Wie im Vorfeld erwartet hat der Vorstand der Internet Corporation for Assigned Names and Numbers (ICANN) gestern, Donnerstag, im Rahmen des ICANN-Meetings in Paris beschlossen, dass es in Zukunft deutlich mehr Top-Level-Domains (TLDs) im Internet geben wird. Statt bisher 21 generischen TLDs sowie den länderspezifischen Domainendungen wird ein großes Spektrum an Wunschnamen erlaubt.
„Das Potenzial ist riesig. Das bedeutet völlig neue Möglichkeiten, wie sich Leute im Internet ausdrücken können“, meint Paul Towney, Präsident und CEO der ICANN. Der Sturm auf Neuland wird mit Sicherheit Städte-Domains wie .paris und .berlin bringen. Ein Antrag auf eine neue TLD dürfte aber nur wirklich etablierten Organisationen möglich sein.
„Die ICANN wird wahrscheinlich fordern, dass Bewerber nachweisen können, dass sie bereits ordentlich geschäftlich operieren“, meint Dirk Krischenowski, Gründer und Geschäftsführer von dotberlin.de, im Gespräch mit pressetext. Das sei bei früheren Antragsrunden so gewesen und auch diesmal werde wohl nicht jedes Individuum einfach nur mit einer Idee eine TLD beantragen können. Zumindest ein gutes Geschäftsmodell und ein solides technisches Konzept wären erforderlich, vermutet dotBERLIN. Auch finanzielle Hürden wird es geben, obgleich die ICANN dazu noch keine konkreten Angaben macht. „Derzeit ist das ein Lesen im Kaffeesatz“, mein Krischenowski. Denkbar seien Basiskosten für einen Antrag im Bereich von etwa 50.000 Dollar, mit Mehrkosten im Falle von Komplikationen.

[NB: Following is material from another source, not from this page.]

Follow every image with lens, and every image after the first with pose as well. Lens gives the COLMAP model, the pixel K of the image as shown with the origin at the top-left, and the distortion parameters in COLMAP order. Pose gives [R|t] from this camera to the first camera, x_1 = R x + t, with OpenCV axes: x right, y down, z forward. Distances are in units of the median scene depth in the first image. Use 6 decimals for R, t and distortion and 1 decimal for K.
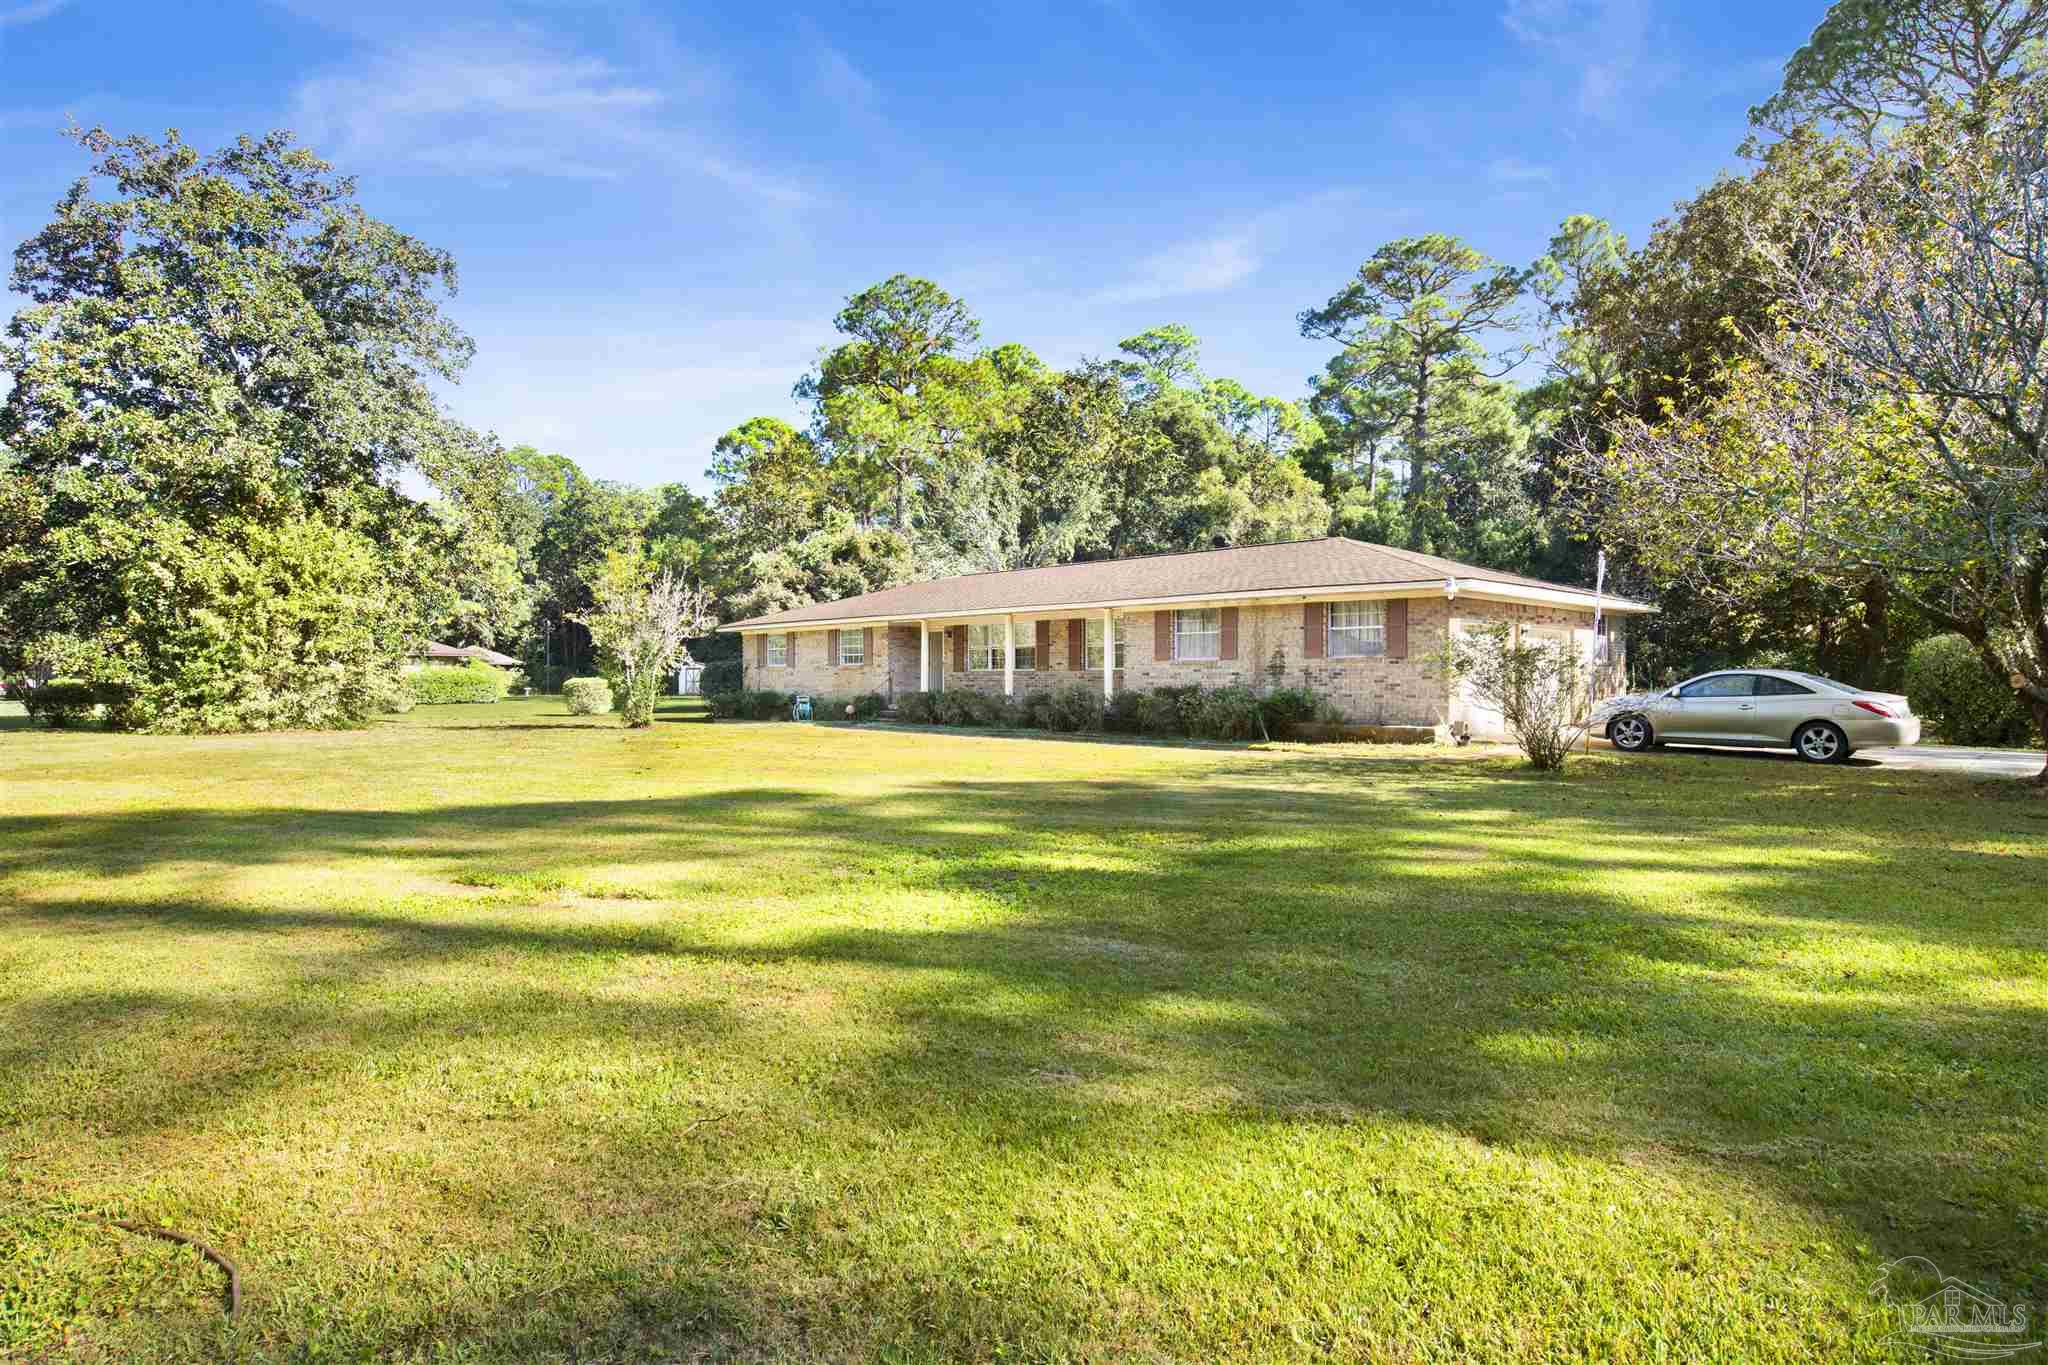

Zu Streitfällen könnte es beispielsweise kommen, da Markennamen laut ICANN nicht automatisch geschützt werden, sondern ein Einspruchsprozess für Rechteinhaber vorgesehen ist. Geplant ist, dass grundsätzlich freie Zeichenketten im Rahmen gewisser technischer Einschränkungen als TLD beantragt werden können – .liebe oder .meinname steht hier nichts im Weg. Als anstößige empfundene Domainnamen sollen aber bei einer ICANN-unabhängigen Schlichtungsstelle beeinsprucht werden können. „Ein Schema der ICANN heißt Moral und öffentliche Ordnung“, meint Krischenowski. Demnach könnten auf diesem Weg neue Anträge für Pornodomains gekippt werden, ähnlich, wie es Anfang 2007 bei der Domain .xxx der Fall war. Gerade gegen politisch zu brisante TLDs wie beispielsweise .nazi soll die Einspruchsmöglichkeit eine Handhabe bieten, heißt es seitens der ICANN gegenüber pressetext.
Wie Anfang der Woche von nic.at-Gerschäftsführer Richard Wein gegenüber pressetext vorhergesagt, wurde in Paris noch keine finale Umsetzung für das Vergabeverfahren von Wunschdomains beschlossen. „Damit haben auch wir gerechnet, dass wohl noch neun Monate bis zum eigentlichen Start vergehen weden“, so Krischenowski. Der genaue Prozess soll der ICANN zufolge tatsächlich bis Anfang 2009 finalisiert werden, sodass voraussichtlich ab dem zweiten Quartal kommenden Jahres Anträge für neue TLDs angenommen werden können. „Dann werden wir unseren Antrag für .berlin auf jeden Fall stellen“, betont Krischenowski. Auch die Domainendung .paris dürfte früh beantragt werden, immerhin hat anlässlich des ICANN-Meetings Jean-Louis Missika, der stellvertretende Bürgermeister von Paris, die Unterstützung der Stadt für dotparis bekannt gegeben.